The Mongols, so brutal in conquest, proved to be tolerant overlords. As long as Rus rulers paid their taxes on time and performed occasional obeisance before the khan, the Mongol king, the Mongols mostly left the Rus rulers and people alone. Indeed, the Mongols who conquered the Rus did not even live among their subjects, as their cousins in China did. Instead, christening themselves “the Golden Horde,” they settled in the grasslands along the Volga River, far to the south of the centers of Rus population. There they could pasture their enormous flocks and stay in touch with their people’s extended trade networks. They got along amicably with the Orthodox church, despite their own conversion to Islam. Indeed, Mongol rulers practiced religious toleration throughout their vast empire. They did interfere in Rus politics by backing princes who were favorably disposed toward them, and this meddling had consequences for the history of the Rus, but it had little impact on Rus political institutions.
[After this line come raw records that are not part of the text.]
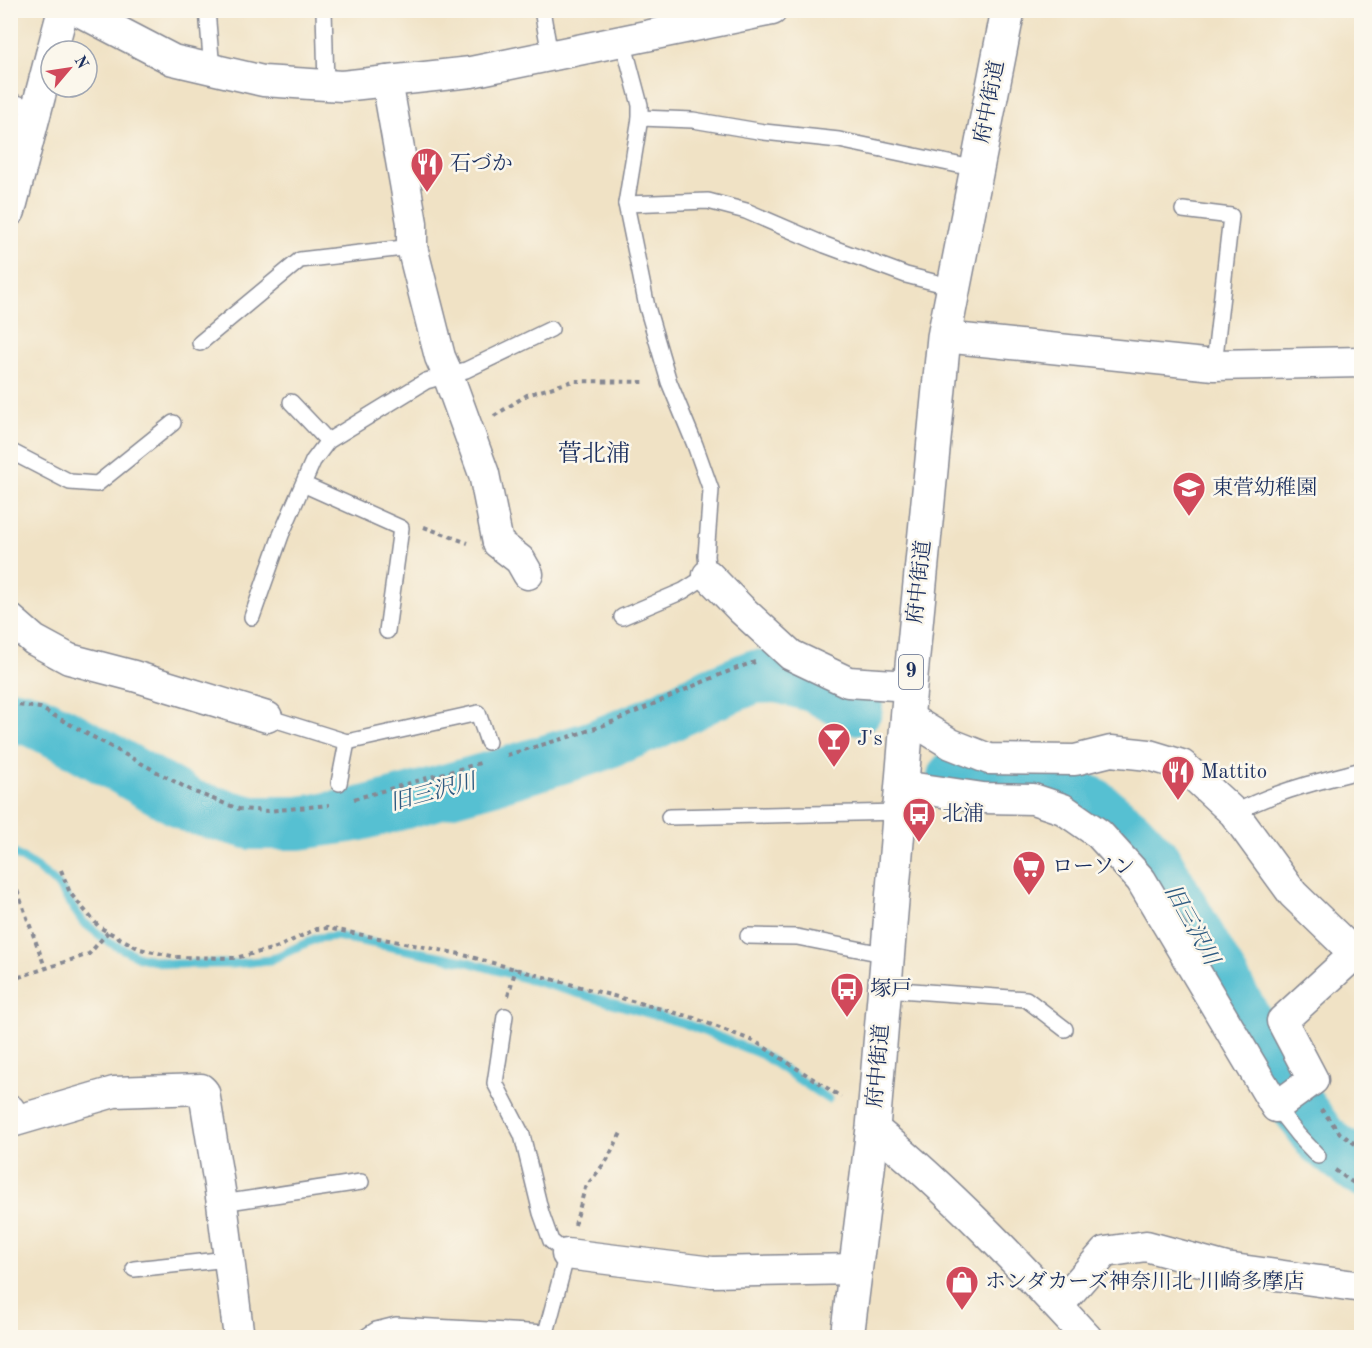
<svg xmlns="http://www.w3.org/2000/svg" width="1372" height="1348" viewBox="0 0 1372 1348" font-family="'Old Standard TT','Noto Serif JP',serif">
	<rect width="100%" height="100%" fill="#fbf7ec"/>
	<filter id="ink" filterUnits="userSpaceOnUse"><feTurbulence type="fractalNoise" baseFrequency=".0167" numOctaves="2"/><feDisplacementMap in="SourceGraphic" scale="12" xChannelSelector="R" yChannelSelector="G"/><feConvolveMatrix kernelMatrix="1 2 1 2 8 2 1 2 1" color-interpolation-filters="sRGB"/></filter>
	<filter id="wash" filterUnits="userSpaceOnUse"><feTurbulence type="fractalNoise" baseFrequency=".008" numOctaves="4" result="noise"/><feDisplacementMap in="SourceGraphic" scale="24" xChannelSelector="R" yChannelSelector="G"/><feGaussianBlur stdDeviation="1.35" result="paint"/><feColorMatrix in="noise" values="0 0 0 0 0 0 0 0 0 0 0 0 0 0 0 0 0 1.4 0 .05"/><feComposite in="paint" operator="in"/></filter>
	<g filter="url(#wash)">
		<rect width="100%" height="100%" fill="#f0e2c5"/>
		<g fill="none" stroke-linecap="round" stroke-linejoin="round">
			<polyline stroke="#56c0d2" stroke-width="9" points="10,851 36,867 57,884 83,922 109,942 139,957 170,964 233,964 270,960 317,938 336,936 464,961 686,1024 761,1054 828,1099"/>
			<g stroke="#56c0d2" stroke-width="54">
				<polyline points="10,716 33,720 66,736 192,807 251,823 299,823 356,815 409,801 495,777 594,747 651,724 709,695 753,677 778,676 815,686 856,708"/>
				<polyline points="954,777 1048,782 1094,805 1128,833 1156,863 1280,1082 1322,1140 1362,1170"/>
			</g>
		</g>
	</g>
	<g filter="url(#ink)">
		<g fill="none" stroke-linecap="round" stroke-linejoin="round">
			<defs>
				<g id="lane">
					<polyline points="207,10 212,70"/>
					<polyline points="324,10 326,85"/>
					<polyline points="542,10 550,55"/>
					<polyline points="10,101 36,109"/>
					<polyline points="640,118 693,120 764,132 839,140 977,169"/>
					<polyline points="626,204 708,201 746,211 825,245 906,275 953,287"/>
					<polyline points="1183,210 1231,216 1214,365"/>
					<polyline points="200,343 300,260 412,247"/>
					<polyline points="291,402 328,441"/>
					<polyline points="10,451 70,482 97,484 173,423"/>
					<polyline points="305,485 401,528 387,631"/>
					<polyline points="252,617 281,535 313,461 328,441 426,381 466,370 551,329"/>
					<polyline points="622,617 683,591 708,575 706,556 711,490 695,445 669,382 647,307 626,204 640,118 640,105 623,41"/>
					<polyline points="267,717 347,742 478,713 488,742"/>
					<polyline points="339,783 347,742"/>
					<path d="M1234,813C1276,791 1316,782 1362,770"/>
					<polyline points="669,817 900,812"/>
					<polyline points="748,936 797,937 888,955"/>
					<polyline points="885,989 1026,999 1065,1029"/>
					<polyline points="1276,1107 1298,1135 1318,1156"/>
					<polyline points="222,1203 361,1182"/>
					<polyline points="134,1269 228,1259"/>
					<polyline points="364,1338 376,1330 396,1325 546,1333 567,1254 551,1241 541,1213 522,1135 495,1083 505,1016"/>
				</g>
				<g id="street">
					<polyline points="77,10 173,60 263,81 342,86 471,72 772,10"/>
					<polyline points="52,51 63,10"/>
					<polyline points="387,81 412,223 412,247 440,357 448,375 484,474 498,543 520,560 528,574"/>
					<polyline points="10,211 51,54"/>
					<polyline points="944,337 1214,365 1362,362"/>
					<polyline points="708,575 741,609 791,655 848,682 910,686"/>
					<polyline points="10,619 34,640 69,659 134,676 267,717"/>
					<polyline points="907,717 951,744 989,759 1075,760 1111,751 1149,755 1182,765 1234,813 1293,894 1355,954 1362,957"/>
					<polyline points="902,786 983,798 1033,799 1063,809 1099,834 1141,880 1276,1107 1313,1080 1282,1021 1355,954"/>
					<polyline points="10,1110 15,1121 114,1092 201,1089 204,1092 222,1203 239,1338"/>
					<path d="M873,1128C951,1192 1019,1264 1087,1338"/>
					<polyline points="567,1254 712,1272 856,1269"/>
					<polyline points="1058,1306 1105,1252 1146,1246 1226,1268 1362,1287"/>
				</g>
				<polyline id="primary" points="847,1338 873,1128 910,686 944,337 1008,10"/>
			</defs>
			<use href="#lane" stroke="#868892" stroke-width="18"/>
			<use href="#street" stroke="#868892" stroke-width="33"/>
			<use href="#primary" stroke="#868892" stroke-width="36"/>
			<g stroke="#868892" stroke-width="4" stroke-dasharray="4.5 4.5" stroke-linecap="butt">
				<polyline points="494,416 527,395 573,381 647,382"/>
				<polyline points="424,527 468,543"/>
				<polyline points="10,704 40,708 192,791 239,809 268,811 329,805"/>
				<path d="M507,755C547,743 588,733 626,716C669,698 711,676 755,662"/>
				<polyline points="354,799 480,763"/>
				<polyline points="61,870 70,893 99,927 140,949 176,957 235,958 276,948 316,929 327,928 460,954 694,1018 756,1042 841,1097"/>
				<polyline points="14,882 45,967"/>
				<polyline points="10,980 89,954 108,932"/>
				<polyline points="508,996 516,968"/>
				<polyline points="1321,1109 1340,1133 1362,1149"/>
				<polyline points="1335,1170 1362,1189"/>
				<polyline points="575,1225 585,1188 607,1160 622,1131"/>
			</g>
			<use href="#lane" stroke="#fff" stroke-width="15"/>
			<use href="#street" stroke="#fff" stroke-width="30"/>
			<use href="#primary" stroke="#fff" stroke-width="33"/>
		</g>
	</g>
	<defs>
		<symbol id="restaurant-pin" viewBox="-11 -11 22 30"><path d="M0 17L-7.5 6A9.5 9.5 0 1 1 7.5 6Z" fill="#d1495b" stroke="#fbf7ec"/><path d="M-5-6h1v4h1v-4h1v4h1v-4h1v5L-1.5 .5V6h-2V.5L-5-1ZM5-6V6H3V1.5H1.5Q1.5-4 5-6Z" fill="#fff"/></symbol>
		<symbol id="school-pin" viewBox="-11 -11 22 30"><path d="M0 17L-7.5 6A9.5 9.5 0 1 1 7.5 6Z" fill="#d1495b" stroke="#fbf7ec"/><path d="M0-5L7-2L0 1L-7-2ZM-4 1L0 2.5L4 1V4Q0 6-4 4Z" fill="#fff"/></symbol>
		<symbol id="bar-pin" viewBox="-11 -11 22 30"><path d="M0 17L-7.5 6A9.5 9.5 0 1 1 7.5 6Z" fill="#d1495b" stroke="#fbf7ec"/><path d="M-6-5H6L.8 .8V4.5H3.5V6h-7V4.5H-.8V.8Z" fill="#fff"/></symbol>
		<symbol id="bus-pin" viewBox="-11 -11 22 30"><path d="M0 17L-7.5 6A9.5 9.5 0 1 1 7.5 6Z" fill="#d1495b" stroke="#fbf7ec"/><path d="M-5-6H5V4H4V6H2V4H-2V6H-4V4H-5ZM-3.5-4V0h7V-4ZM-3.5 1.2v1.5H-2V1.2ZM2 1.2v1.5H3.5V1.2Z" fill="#fff"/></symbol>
		<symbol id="supermarket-pin" viewBox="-11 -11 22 30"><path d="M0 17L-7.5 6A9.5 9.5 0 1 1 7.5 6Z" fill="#d1495b" stroke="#fbf7ec"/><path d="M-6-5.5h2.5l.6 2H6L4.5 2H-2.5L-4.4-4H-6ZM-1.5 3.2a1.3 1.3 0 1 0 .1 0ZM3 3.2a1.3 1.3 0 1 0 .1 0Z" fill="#fff"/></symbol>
		<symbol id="shop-pin" viewBox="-11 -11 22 30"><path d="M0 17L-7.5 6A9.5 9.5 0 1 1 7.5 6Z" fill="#d1495b" stroke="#fbf7ec"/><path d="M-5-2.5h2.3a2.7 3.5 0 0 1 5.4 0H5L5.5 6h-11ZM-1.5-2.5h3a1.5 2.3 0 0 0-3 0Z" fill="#fff"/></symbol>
	</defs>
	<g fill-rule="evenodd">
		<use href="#restaurant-pin" x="408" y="145" width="38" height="52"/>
		<use href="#school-pin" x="1170" y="469" width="38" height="52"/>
		<use href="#bar-pin" x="815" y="720" width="38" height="52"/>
		<use href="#restaurant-pin" x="1159" y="753" width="38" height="52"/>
		<use href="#bus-pin" x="900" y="795" width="38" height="52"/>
		<use href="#supermarket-pin" x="1010" y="848" width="38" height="52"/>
		<use href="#bus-pin" x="828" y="970" width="38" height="52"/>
		<use href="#shop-pin" x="943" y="1263" width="38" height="52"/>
	</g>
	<g text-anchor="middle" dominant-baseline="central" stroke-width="5" stroke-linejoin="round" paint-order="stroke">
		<rect fill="#fbf7ec" stroke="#5e6b89" stroke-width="1.5" x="899" y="655" width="24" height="34" rx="4.5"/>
		<g font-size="20" font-weight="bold" fill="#1b2f5e">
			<text x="911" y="672">9</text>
		</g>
		<g font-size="21" fill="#1b2f5e" stroke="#fbf7ec">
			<text transform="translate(990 102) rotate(-79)">府中街道</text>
			<text transform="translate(920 582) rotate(-84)">府中街道</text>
			<text transform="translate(879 1066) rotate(-85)">府中街道</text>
		</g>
		<g font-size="21" fill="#1b2f5e" stroke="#fbf7ec" text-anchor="start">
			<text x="450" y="164">石づか</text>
			<text x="1212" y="488">東菅幼稚園</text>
			<text x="857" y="739">J's</text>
			<text x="1201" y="772">Mattito</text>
			<text x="942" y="814">北浦</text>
			<text x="1052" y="867">ローソン</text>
			<text x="870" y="989">塚戸</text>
			<text x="985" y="1282">ホンダカーズ神奈川北 川崎多摩店</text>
		</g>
		<g font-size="22" font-style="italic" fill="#2d5a81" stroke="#fbf7ec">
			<text transform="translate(433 793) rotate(-15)">旧三沢川</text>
			<text transform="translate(1191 925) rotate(61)">旧三沢川</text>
		</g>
		<g font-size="24" fill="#1b2f5e" stroke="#fbf7ec">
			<text x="594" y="455">菅北浦</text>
		</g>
	</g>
	<rect width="1372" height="1348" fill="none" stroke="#fbf7ec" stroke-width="36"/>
	<g transform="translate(69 69) rotate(61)"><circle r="28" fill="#fbf7ec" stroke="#a1a7b3" stroke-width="1.5"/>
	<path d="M0-4.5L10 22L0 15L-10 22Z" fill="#d1495b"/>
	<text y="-9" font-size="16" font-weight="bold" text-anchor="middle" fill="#1b2f5e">N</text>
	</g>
</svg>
Those changed largely because of developments within the Rus polity that had started long before the conquest. As the Rus expanded across their huge territory in the Kievan period, regions far from the capital city came to contain princely families. Since every son of a prince was a prince, the list of claimants to titles and property kept growing. This was particularly true in the northeast, the forested region that was to become central Russia. The earliest important political centers there were Rostov, Suzdal, and Vladimir. The titular leader of the northeast Rus princes was the grand prince of the city of Vladimir. Galicia and Volynia to the west of Kiev, and Chernigov and Smolensk to the north, also contained ambitious dynasties and a growing population by the early thirteenth century.

This process of territorial diffusion, begun before the Mongols came, continued apace thereafter. Kiev, no longer an economic or political center, slipped into obscurity and was taken over by energetic Lithuanian rulers in the fourteenth century. The Lithuanians also established themselves as overlords of much of the southwestern Rus lands, with the result that only the northeastern principalities remained independent of all outsiders save the Mongols. The Mongols’ control over them weakened in the fourteenth century, as internecine warfare between the leaders of the Golden Horde intensified.

“Appanage” is a term from French medieval history that refers to grants, often of land, given by sovereigns to their junior sons. It was adopted by Russian historians as the name of the period from the thirteenth through the fifteenth centuries when Rus lands were divided into a multiplicity of small princedoms. Never does the meekness and forgiveness preached by the monks seem to have fallen on deafer ears than during this time, when the princes employed their armies in almost constant warfare. They betrayed one another to the Mongols; they took oaths that they quickly broke; brothers killed brothers and uncles and cousins. Out of this deadly pursuit of power there emerged by the mid-fourteenth century the Danilovichi, a family that made its headquarters in Moscow. “They were a warrior band,” Nancy Kollmann has written, “united in the quest of booty and benefit.”15 The Danilovichi proved to be luckier and cleverer than the other princely families. They were particularly good at cultivating the support of the Mongols and the church. Their most successful prince was Vasili II, who ruled from 1425 to 1462, during which time he completed the subjugation of the other independent princes. With the ascent of his son, Ivan III, to the role of pre-eminent prince in 1462, another political era in Russian history, the Muscovite, began.